Introduction

Pseudomonas aeruginosa is discussed separately.

Gram-negative organisms conferring antibiotic resistance are a growing problem.  Enterobacteriaceae with resistance to a wide range of beta-lactams were first observed in Europe in 1982 and have since spread worldwide.  These organisms were found to produce beta-lactamase enzymes, which are able to hydrolyse beta-lactam based antibiotics such as penicillins, cephalosporins and carbapenems.

Extended-spectrum beta-lactamase (ESBL) producing organisms are typically:

• Resistant to many other classes of antibiotics, including aminoglycosides and fluoroquinolones, as a consequence of genes for other antibiotic resistance mechanisms residing on the same plasmids as the ESBL genes
• Difficult to detect and treat
Associated with increased mortality.

• Production of a large amount of beta-lactamases (either constitutively or by induction)
• Rapid turnover of the substrate
• High affinity to the substrate
• Impermeability of the organism due to a major lack of porins.

The commonest ESBL-producing strains are:

• Klebsiella spp. particularly Klebsiella pneumoniae and Klebsiella oxytoca (ESBLs found in 25% of Klebsiellae isolates)
• Escherichia coli.

In Europe, the prevalence of ESBL-producing Klebsiella spp. has not changed significantly between 1994 and 1998.  However, over the same time period, the proportion of ESBL-producers resistant to the beta-lactam/beta-lactamase inhibitor combination (piperacillin/tazobactam) rose from 31% to 63%.  Prevalence of ESBL-producing Klebsiella spp. is low in the UK (9% in 1998) compared to the rest of Europe (eg. 32% in France in 1998).

Beta-lactamase producing organisms frequently colonise the lower gastrointestinal tract, where the genes encoding the resistance enzymes may be easily transferred and maintained in the host flora without causing an infection.  ESBL-producing organisms may also transfer their plasmid-encoded genes to nosocomial pathogens such as Citrobacter diversus and Morganella morganii.

Emergence of extended-spectrum beta-lactam resistance

The widespread use of extended-spectrum third-generation cephalosporins, introduced in the 1980s to treat antibiotic-resistant bacteria, is believed to be a major contributor to the emergence of extended-spectrum beta-lactamase (ESBL) producing organisms. 

Classical beta-lactamase enzymes have minimal activity against the newer cephalosporins other than cefamandole and cefoperazone, whereas ESBL-producing organisms are able to attack newer cephems and monobactams as well as narrow-spectrum cephalosporins and anti-Gram-negative penicillins.

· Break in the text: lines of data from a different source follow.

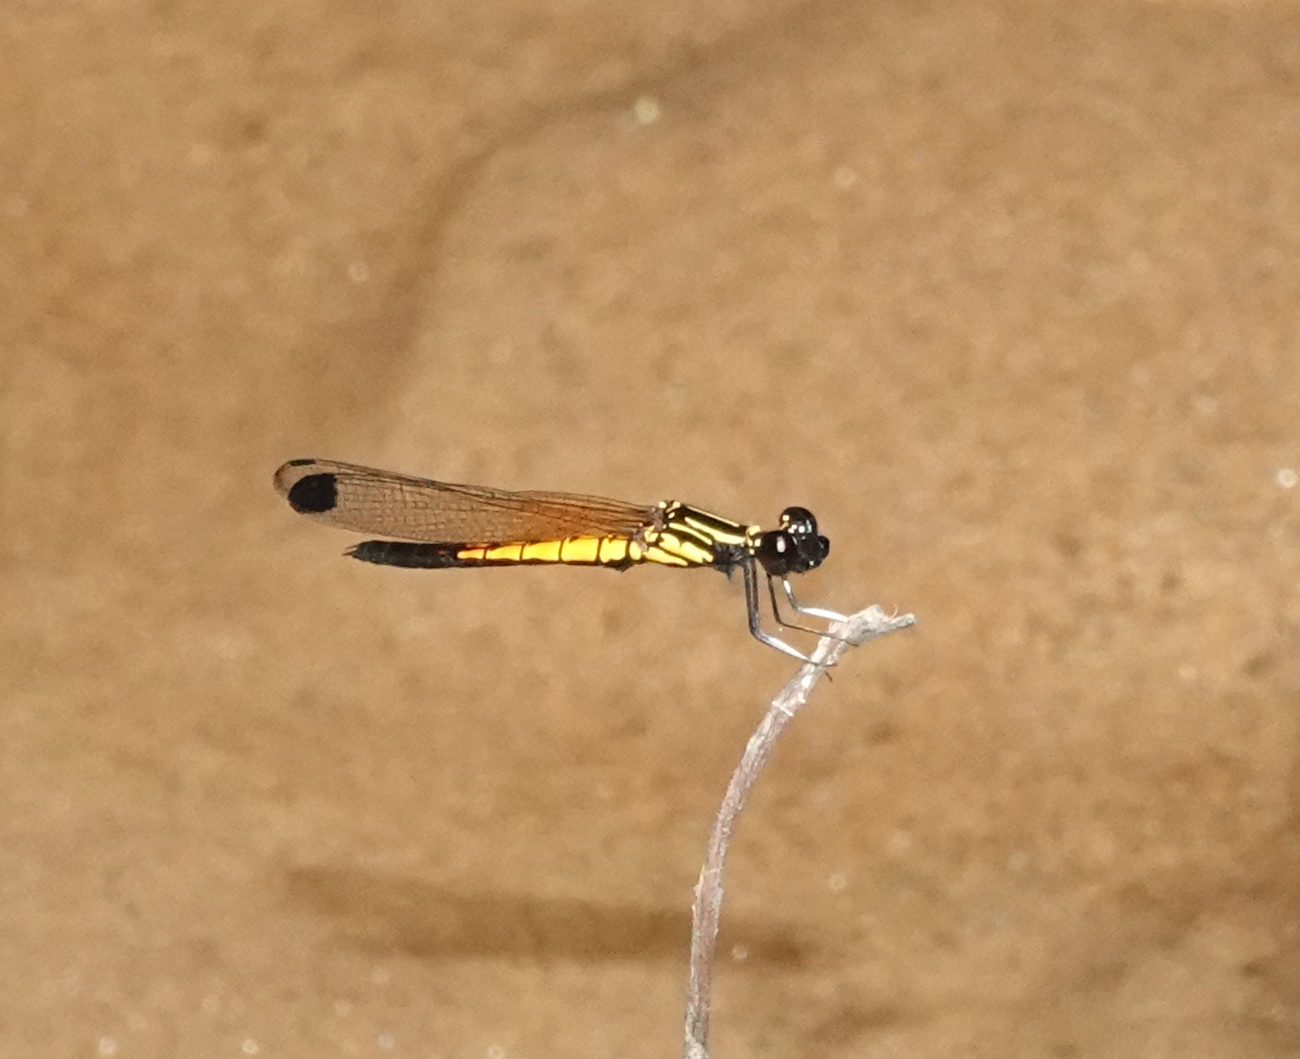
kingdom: Animalia
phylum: Arthropoda
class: Insecta
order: Odonata
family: Chlorocyphidae
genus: Libellago
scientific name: Libellago lineata
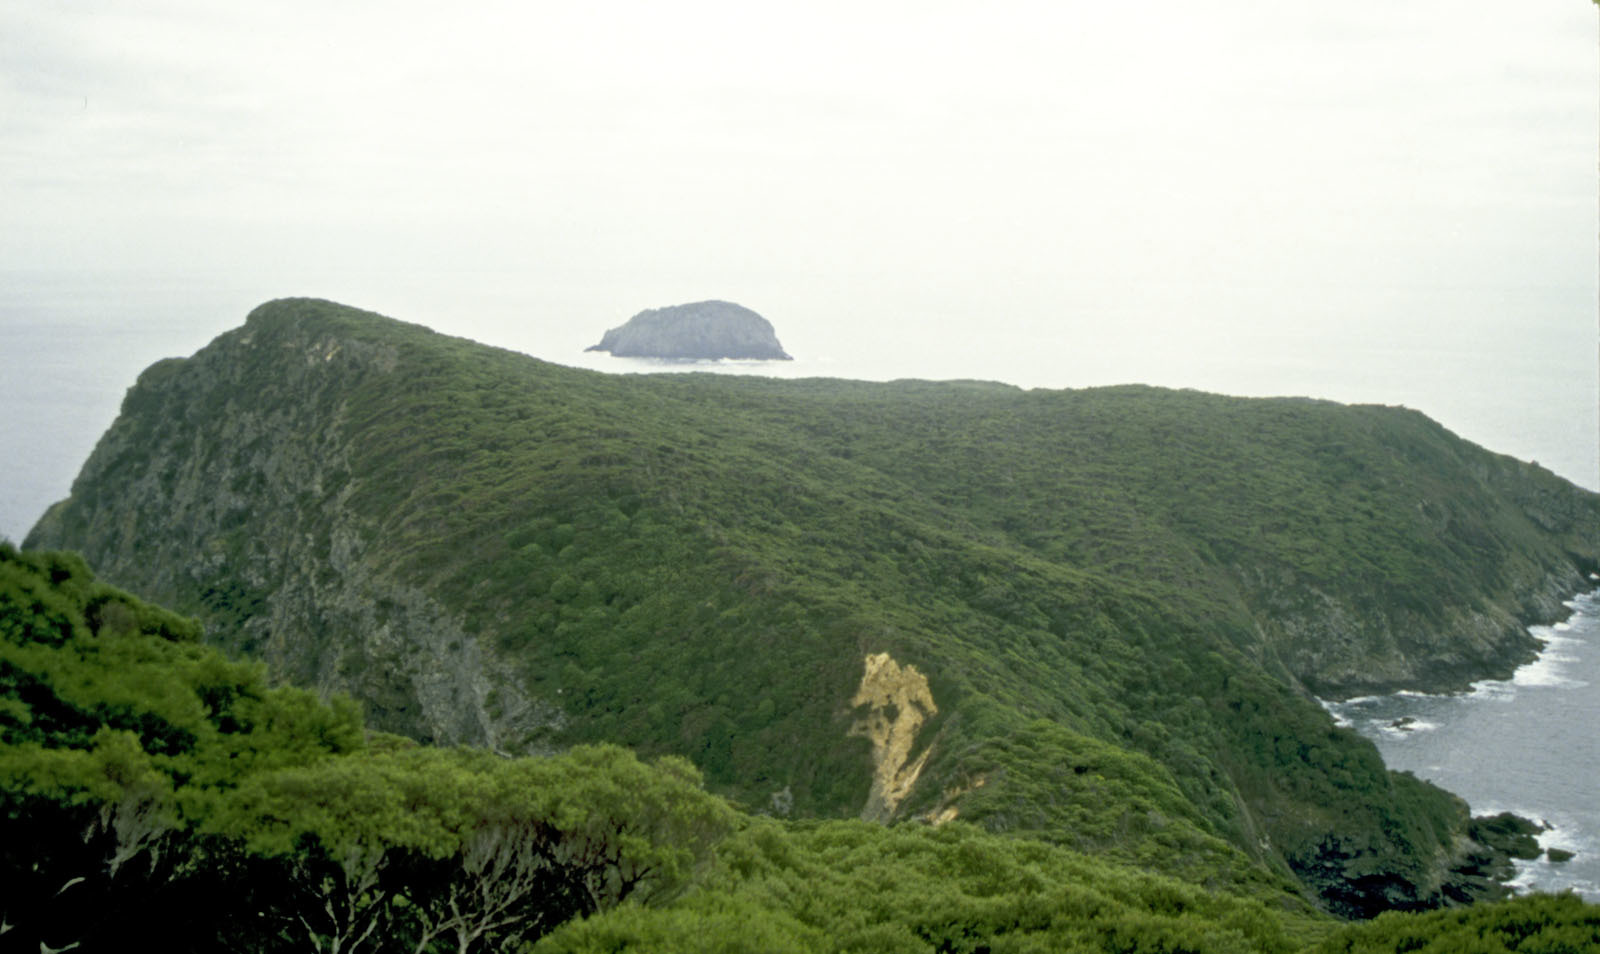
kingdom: Plantae
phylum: Tracheophyta
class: Magnoliopsida
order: Myrtales
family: Myrtaceae
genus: Kunzea
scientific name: Kunzea triregensis
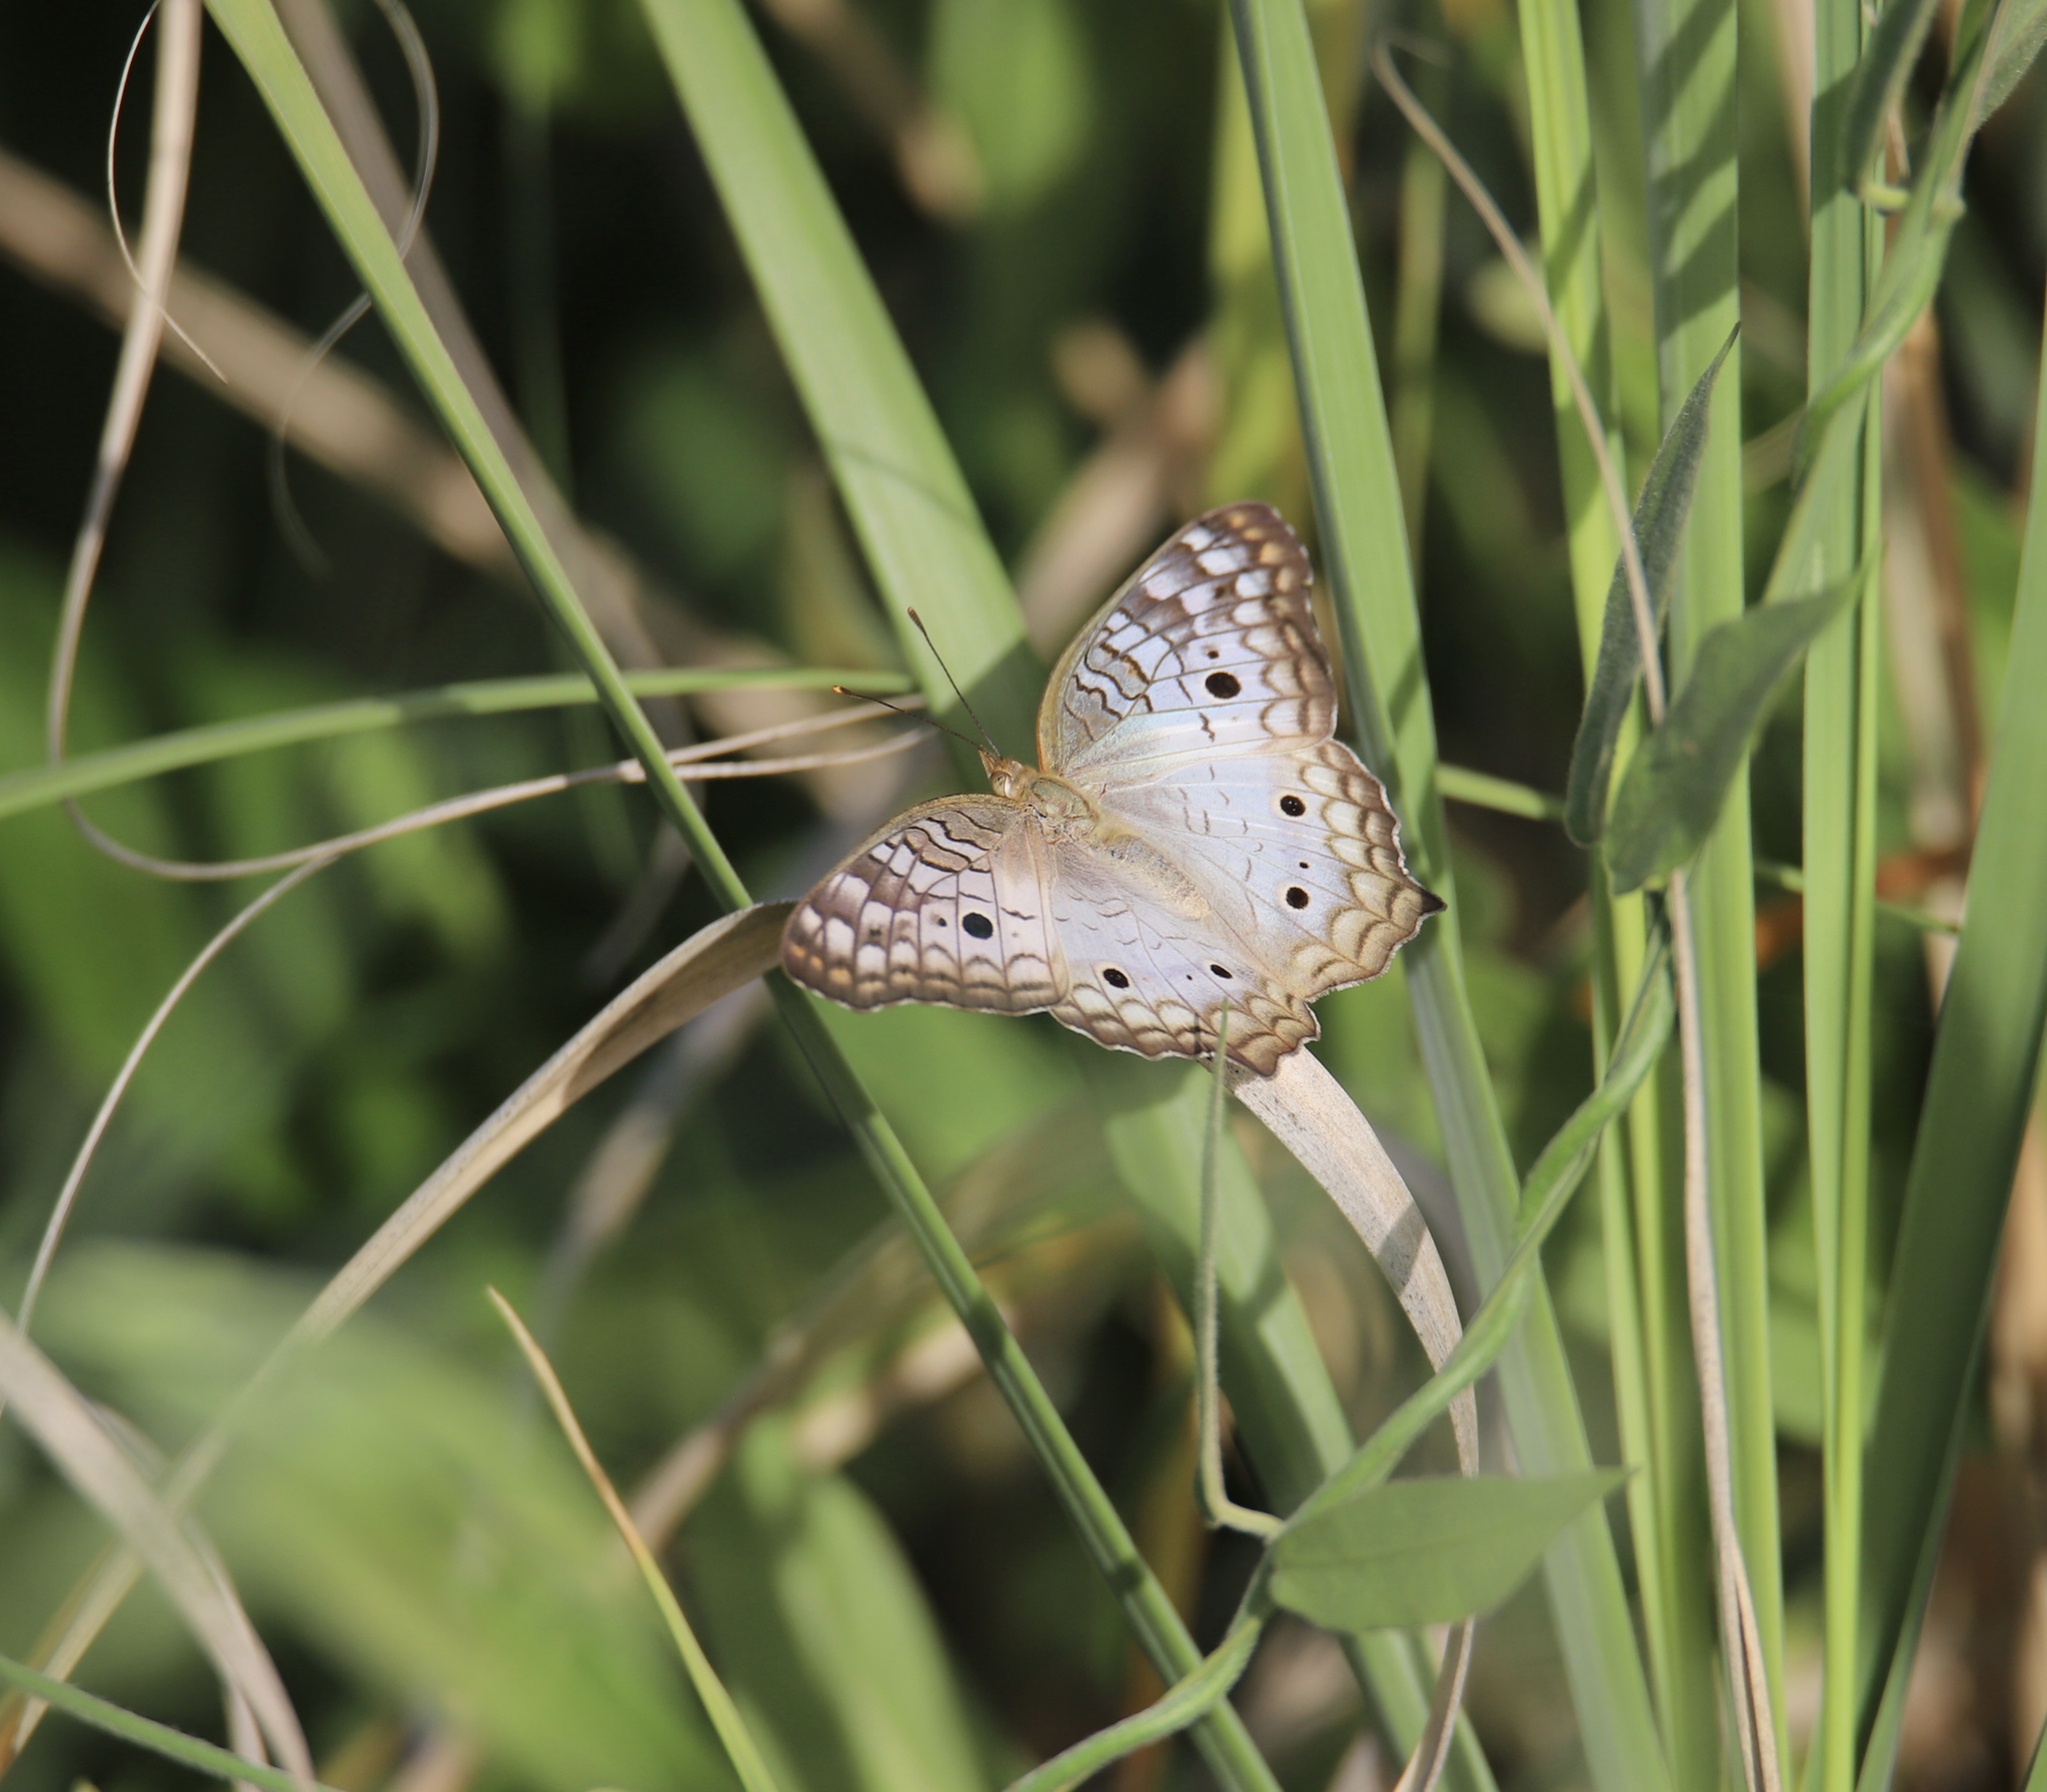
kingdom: Animalia
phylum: Arthropoda
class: Insecta
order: Lepidoptera
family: Nymphalidae
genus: Anartia
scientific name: Anartia jatrophae
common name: White peacock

Enterobacteriaceae may also carry genes for AmpC beta-lactamases, which confer intrinsic resistance to cephalosporins.

The genes encoding the beta-lactamases may be chromosomal or plasmid-borne.  The enzymes are usually distinct but there is some overlap, for example a chromosomal beta-lactamase of Klebsiella pneumoniae is encoded by a plasmid in other Enterobacteriaceae.

Factors affecting susceptibility to infection

• Prolonged hospitalisation or residence in a nursing home.
• Prior antimicrobial therapy.
• Treatment in an ICU, haematology or burns ward where antibiotic use is high.

Patient evaluation

Laboratory

Resistance to ceftazidime or cefpodoxime implies ESBL-production in Escherichia coli and Klebsiella spp., especially if susceptibility to cefoxitin is retained.

A commercially available double disk test (Combination Test, Oxoid), validated by the BSAC, is able to distinguish between ESBL-producers and AmpC-producers. 

Management of infection

ESBL-producing organisms are frequently resistant to many classes of antimicrobials including aminoglycosides, fluoroquinolones, tetracyclines, chloramphenicol and trimethoprim/sulfamethoxazole, making treatment of these multi-drug resistant organisms difficult.

Principles of treatment

Life-threatening infections:

• Fluoroquinolones, carbapenems and cephamycins are particularly effective and reliable antimicrobial agents against ESBL-producing organisms.  Monotherapy with carbapenems should be avoided to prevent future emergence of resistance.

Non life-threatening infections:

• Beta-lactamase inhibitor combinations may be used as empirical treatment.  Piperacillin/tazobactam is particularly effective.